TheMagpieRobin · 02/07/2026 05:32

I've seen quite a few stories about how dual citizens must now enter the UK on their British rather than foreign passport.

My kids are technically dual citizens as I am British and they can inherit British citizenship through me. Their dad is from another country and the children were born in that country, we live there and they have passports from that country. We've never bothered applying for British passports for them as there didn't seem to be a need. We don't have any plans to live in the UK or spend longer than a couple of weeks visiting.

I'm quite unsure whether the rule changes apply to them. I suspect the rules do apply and we'd need to get them British passports before we visit again but it's a bit ambiguous because we haven't "claimed" British citizenship for them. At the moment they are just Thai and if we wanted to apply for their British passport we'd have to send off a load of documents and pay a fair chunk of money. I'm not overly worried right now as we got their ETAs before the rule change and those are valid for another year or two and should be enough for them to enter??

Bit niche but I was wondering if anyone has a concrete answer for this based on their own experience?

OP posts:
mondaytosunday · 03/07/2026 20:24

@StellaShiningthis may have been mention but it’s fine to enter on UK on Irish passports. No ETA required.

Sugarnspicenallthingsnaice · 03/07/2026 23:55

howrudeforme · 03/07/2026 19:57

So if you haven’t registered with the British system then they aren’t British atm as they are not on the radar and can travel to uk on their non uk passport.

Yes and no. This is how I (an Australian born dual citizen) massaged the rules to suit me.

Technically and legally, as a child of a British born person, I'm a British citizen. The link pp posted above confirms that. In theory, the new rules apply to me and I should enter the UK on a British passport.

But, the UK government has no record of me and my British parentage, so in practice when I applied for an ETA on my Australian passport it was approved and I was able to travel.
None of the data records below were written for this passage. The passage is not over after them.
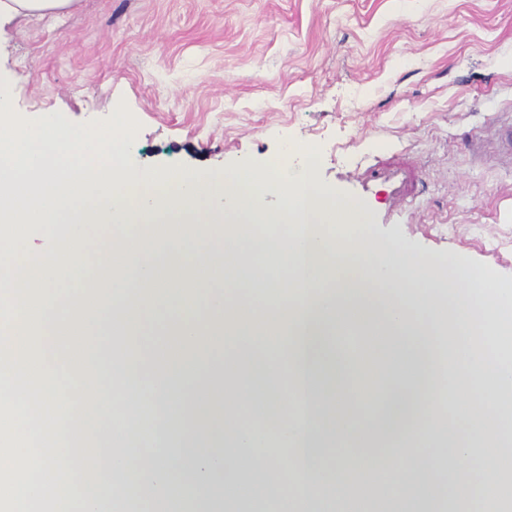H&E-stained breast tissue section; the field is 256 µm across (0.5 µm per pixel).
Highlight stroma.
Returning a JSON list of instances; mask_svg holds the SVG:
<instances>
[{
	"label": "stroma",
	"instance_id": "1",
	"mask_svg": "<svg viewBox=\"0 0 512 512\" xmlns=\"http://www.w3.org/2000/svg\"><path fill=\"white\" fill-rule=\"evenodd\" d=\"M512 0H79L0 28L11 104L65 128L132 116L122 162L223 177L289 158L338 197L395 148L425 185L413 214L360 202L374 242L512 287V168L489 142L512 112Z\"/></svg>",
	"mask_w": 512,
	"mask_h": 512
}]
</instances>
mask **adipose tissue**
I'll use <instances>...</instances> for the list:
<instances>
[{
  "label": "adipose tissue",
  "mask_w": 512,
  "mask_h": 512,
  "mask_svg": "<svg viewBox=\"0 0 512 512\" xmlns=\"http://www.w3.org/2000/svg\"><path fill=\"white\" fill-rule=\"evenodd\" d=\"M77 0H0V27L19 17L70 11ZM12 88L0 83V258L12 254L13 227L65 225L66 234L44 253L36 283L37 312L13 308L0 322V353L9 363L12 396L35 402L40 431L55 452L38 461L37 476L20 486L21 499L66 502L69 512H106L113 497L135 494L167 512L176 492L192 489L206 512H240L234 501L216 502V477L263 486L267 497L288 512H335L348 494L347 476L369 472L377 488L391 489L395 512H432L417 489L444 477L464 495L480 492L488 506L503 499L495 463L512 446V409L500 402L512 391V359L494 355V337L512 334V293L497 296L492 326L470 324L479 304L468 277L440 272L402 250L376 245L368 218L357 204L333 199L311 174L294 178L272 169L225 175L158 177L125 168L123 131L103 142L60 127L46 114L24 125L11 115ZM56 133V160L44 159V128ZM274 194L282 206L260 208ZM173 212L162 215L161 199ZM158 224L160 234H141ZM282 224L284 240L268 268L248 278L232 262L266 249L258 238L234 232L238 225ZM124 228L115 246L121 281L76 280L86 266L85 246L100 227ZM223 240L228 260L214 250L172 251L175 242ZM223 284L221 294L201 299V281ZM185 318L166 340L148 350L145 371L125 374L122 398L142 411H177L183 424L177 453H144L158 431L145 421L128 434L109 406L81 416L80 375L66 356L67 333L102 328L106 318L133 321L166 298ZM371 314L403 366L395 370L390 394L410 403V418L380 434L378 418L360 422L347 405L354 392L351 360L336 342V329ZM447 332L453 374L441 373L428 346ZM276 344L286 355L295 391H282L283 377L266 373L254 381L236 370L216 376L189 372L190 394L176 393L167 361L172 348L240 360ZM224 390L220 431L226 440L213 451L195 420L216 388ZM279 395L278 435L282 453L268 450L242 420L260 414L269 395ZM95 435L107 450V476L96 489L82 481L81 447Z\"/></svg>",
  "instance_id": "ef3b65f1"
}]
</instances>
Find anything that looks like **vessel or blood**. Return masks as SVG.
Returning <instances> with one entry per match:
<instances>
[{
    "label": "vessel or blood",
    "mask_w": 512,
    "mask_h": 512,
    "mask_svg": "<svg viewBox=\"0 0 512 512\" xmlns=\"http://www.w3.org/2000/svg\"><path fill=\"white\" fill-rule=\"evenodd\" d=\"M357 197L384 193L385 204L392 213L412 210L423 195L424 185L413 158L398 151L385 157H370L351 172Z\"/></svg>",
    "instance_id": "b4317fda"
}]
</instances>
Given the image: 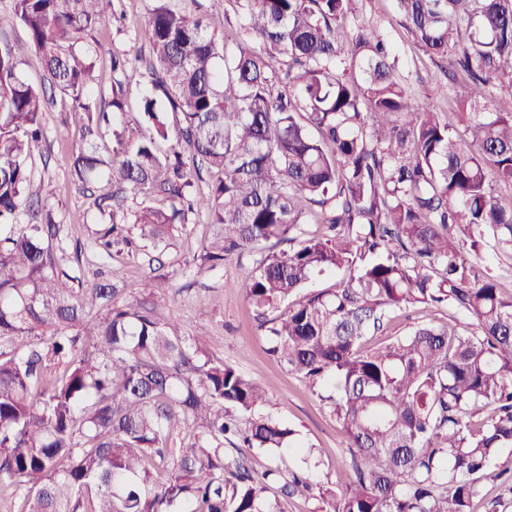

Bearing in mind that the only human screening was done by airline staff at point of departure. I entered the UK through the automatic gates and didn't speak to immigration staff.

TheMagpieRobin · 04/07/2026 07:03

Yes, this would work for my kids in the future. Unless someone checked their birth certificate and then my passport they wouldn't have any reason to think they were dual citizens. Maybe this is my excuse to fly alone and DH takes all his same nationality children haha.

Annoyingly I ordered all the relevant birth and marriage certificates a while ago but I've misplaced them. I find it so difficult to do things like this, I'll start the application then it needs me to photocopy a passport or fill something in but then someone needs a snack or their bum wiping and it gets put down for the day and when I get back to it I've got to start all over again.